You have to know the aspect ratio of your phone's screen. It might be for example called "18:9" which boils down to 2:1 and you have to define if you want to view it in panorama (upright/vertical) or landscape (horizontal).
Basically you look up your phone's display resolution and just divide the horizontal value by the vertical value.
Your source video is 16:9 (1.777:1), which means, in terms of the upper example, that you will have to crop it somehow to get it full-screen on your phone. But first of all you have to set up your project to match somehow your desired aspect ratio. In terms of quality the best way would be to go not only for the aspect ratio of your phone screen but as well for the native resolution which could be 2880x1440 for our example.
So one way would be, to set your timeline resolution to 2880x1440 and throw in your clip, scale (and crop) it, and export it in timeline resolution out of resolve.

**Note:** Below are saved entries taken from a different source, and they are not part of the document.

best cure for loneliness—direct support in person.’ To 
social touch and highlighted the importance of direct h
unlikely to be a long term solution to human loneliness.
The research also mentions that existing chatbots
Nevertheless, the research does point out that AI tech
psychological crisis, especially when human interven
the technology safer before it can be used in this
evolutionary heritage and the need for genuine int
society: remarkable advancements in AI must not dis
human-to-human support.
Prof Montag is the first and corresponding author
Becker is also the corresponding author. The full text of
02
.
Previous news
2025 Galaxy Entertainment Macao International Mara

The drawback for this is that your computer would have to handle this high resolution while its not really necessary because your clip is much smaller.
To avoid this you could just go for the correct aspect ratio and stay resolution-wise close to your source footage. In this case, the scaling would be handled by your phone hardware when you go to full-screen mode while you keep your file small and bandwidth usage low.
You could for example set your timeline-resolution to 1280x640, this crops your source and gives it a 2:1 aspect ratio. If you watch this on your phone it should use the whole display when playing it full-screen.